▸ Task item
All records should be reproduced verbatim.

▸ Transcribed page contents
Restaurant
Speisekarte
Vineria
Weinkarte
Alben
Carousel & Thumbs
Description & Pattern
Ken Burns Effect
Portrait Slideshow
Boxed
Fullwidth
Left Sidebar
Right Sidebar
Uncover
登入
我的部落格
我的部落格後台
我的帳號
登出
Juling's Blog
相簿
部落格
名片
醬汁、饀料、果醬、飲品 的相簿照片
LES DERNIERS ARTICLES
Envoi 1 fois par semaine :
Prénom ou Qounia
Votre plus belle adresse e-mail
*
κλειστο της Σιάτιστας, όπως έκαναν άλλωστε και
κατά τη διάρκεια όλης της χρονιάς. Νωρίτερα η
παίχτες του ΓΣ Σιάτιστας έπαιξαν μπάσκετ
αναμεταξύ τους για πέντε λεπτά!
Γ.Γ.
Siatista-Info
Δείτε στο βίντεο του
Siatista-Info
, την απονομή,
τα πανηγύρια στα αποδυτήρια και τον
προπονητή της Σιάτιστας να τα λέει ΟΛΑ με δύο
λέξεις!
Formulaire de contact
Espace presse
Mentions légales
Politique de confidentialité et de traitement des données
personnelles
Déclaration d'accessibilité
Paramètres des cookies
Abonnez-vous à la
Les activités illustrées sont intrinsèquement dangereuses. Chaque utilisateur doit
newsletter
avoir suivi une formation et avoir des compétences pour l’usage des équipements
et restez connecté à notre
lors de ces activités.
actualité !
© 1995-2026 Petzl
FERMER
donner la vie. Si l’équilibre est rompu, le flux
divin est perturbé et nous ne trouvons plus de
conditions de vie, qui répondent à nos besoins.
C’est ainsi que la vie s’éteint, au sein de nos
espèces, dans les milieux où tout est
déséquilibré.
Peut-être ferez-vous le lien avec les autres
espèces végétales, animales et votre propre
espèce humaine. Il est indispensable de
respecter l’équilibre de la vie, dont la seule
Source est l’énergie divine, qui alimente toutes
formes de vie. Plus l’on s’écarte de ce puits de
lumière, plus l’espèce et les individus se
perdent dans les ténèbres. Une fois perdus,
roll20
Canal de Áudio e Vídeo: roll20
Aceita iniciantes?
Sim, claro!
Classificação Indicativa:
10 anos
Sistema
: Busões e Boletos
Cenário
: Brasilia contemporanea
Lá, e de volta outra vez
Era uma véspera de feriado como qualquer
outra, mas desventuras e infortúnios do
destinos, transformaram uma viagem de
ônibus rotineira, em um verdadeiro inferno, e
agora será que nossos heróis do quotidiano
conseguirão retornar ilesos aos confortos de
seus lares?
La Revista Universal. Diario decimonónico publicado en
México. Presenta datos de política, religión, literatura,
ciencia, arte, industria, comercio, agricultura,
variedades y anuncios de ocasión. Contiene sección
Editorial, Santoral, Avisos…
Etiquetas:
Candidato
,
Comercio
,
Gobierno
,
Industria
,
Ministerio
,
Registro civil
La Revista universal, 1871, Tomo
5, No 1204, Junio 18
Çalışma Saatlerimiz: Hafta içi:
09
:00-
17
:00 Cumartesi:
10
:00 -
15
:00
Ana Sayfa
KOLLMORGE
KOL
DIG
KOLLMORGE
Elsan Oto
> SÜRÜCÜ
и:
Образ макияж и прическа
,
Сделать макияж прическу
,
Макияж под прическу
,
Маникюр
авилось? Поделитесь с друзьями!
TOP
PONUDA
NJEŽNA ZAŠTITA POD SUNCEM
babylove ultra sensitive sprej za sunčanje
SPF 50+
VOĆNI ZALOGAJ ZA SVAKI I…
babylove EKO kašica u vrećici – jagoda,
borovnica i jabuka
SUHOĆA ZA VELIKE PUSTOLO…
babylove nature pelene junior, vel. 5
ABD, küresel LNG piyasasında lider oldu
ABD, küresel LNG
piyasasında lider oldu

▸ Answer to this task
Restaurant
Speisekarte
Vineria
Weinkarte
Alben
Carousel & Thumbs
Description & Pattern
Ken Burns Effect
Portrait Slideshow
Boxed
Fullwidth
Left Sidebar
Right Sidebar
Uncover
登入
我的部落格
我的部落格後台
我的帳號
登出
Juling's Blog
相簿
部落格
名片
醬汁、饀料、果醬、飲品 的相簿照片
LES DERNIERS ARTICLES
Envoi 1 fois par semaine :
Prénom ou Qounia
Votre plus belle adresse e-mail
*
κλειστο της Σιάτιστας, όπως έκαναν άλλωστε και
κατά τη διάρκεια όλης της χρονιάς. Νωρίτερα η
παίχτες του ΓΣ Σιάτιστας έπαιξαν μπάσκετ
αναμεταξύ τους για πέντε λεπτά!
Γ.Γ.
Siatista-Info
Δείτε στο βίντεο του
Siatista-Info
, την απονομή,
τα πανηγύρια στα αποδυτήρια και τον
προπονητή της Σιάτιστας να τα λέει ΟΛΑ με δύο
λέξεις!
Formulaire de contact
Espace presse
Mentions légales
Politique de confidentialité et de traitement des données
personnelles
Déclaration d'accessibilité
Paramètres des cookies
Abonnez-vous à la
Les activités illustrées sont intrinsèquement dangereuses. Chaque utilisateur doit
newsletter
avoir suivi une formation et avoir des compétences pour l’usage des équipements
et restez connecté à notre
lors de ces activités.
actualité !
© 1995-2026 Petzl
FERMER
donner la vie. Si l’équilibre est rompu, le flux
divin est perturbé et nous ne trouvons plus de
conditions de vie, qui répondent à nos besoins.
C’est ainsi que la vie s’éteint, au sein de nos
espèces, dans les milieux où tout est
déséquilibré.
Peut-être ferez-vous le lien avec les autres
espèces végétales, animales et votre propre
espèce humaine. Il est indispensable de
respecter l’équilibre de la vie, dont la seule
Source est l’énergie divine, qui alimente toutes
formes de vie. Plus l’on s’écarte de ce puits de
lumière, plus l’espèce et les individus se
perdent dans les ténèbres. Une fois perdus,
roll20
Canal de Áudio e Vídeo: roll20
Aceita iniciantes?
Sim, claro!
Classificação Indicativa:
10 anos
Sistema
: Busões e Boletos
Cenário
: Brasilia contemporanea
Lá, e de volta outra vez
Era uma véspera de feriado como qualquer
outra, mas desventuras e infortúnios do
destinos, transformaram uma viagem de
ônibus rotineira, em um verdadeiro inferno, e
agora será que nossos heróis do quotidiano
conseguirão retornar ilesos aos confortos de
seus lares?
La Revista Universal. Diario decimonónico publicado en
México. Presenta datos de política, religión, literatura,
ciencia, arte, industria, comercio, agricultura,
variedades y anuncios de ocasión. Contiene sección
Editorial, Santoral, Avisos…
Etiquetas:
Candidato
,
Comercio
,
Gobierno
,
Industria
,
Ministerio
,
Registro civil
La Revista universal, 1871, Tomo
5, No 1204, Junio 18
Çalışma Saatlerimiz: Hafta içi:
09
:00-
17
:00 Cumartesi:
10
:00 -
15
:00
Ana Sayfa
KOLLMORGE
KOL
DIG
KOLLMORGE
Elsan Oto
> SÜRÜCÜ
и:
Образ макияж и прическа
,
Сделать макияж прическу
,
Макияж под прическу
,
Маникюр
авилось? Поделитесь с друзьями!
TOP
PONUDA
NJEŽNA ZAŠTITA POD SUNCEM
babylove ultra sensitive sprej za sunčanje
SPF 50+
VOĆNI ZALOGAJ ZA SVAKI I…
babylove EKO kašica u vrećici – jagoda,
borovnica i jabuka
SUHOĆA ZA VELIKE PUSTOLO…
babylove nature pelene junior, vel. 5
ABD, küresel LNG piyasasında lider oldu
ABD, küresel LNG
piyasasında lider oldu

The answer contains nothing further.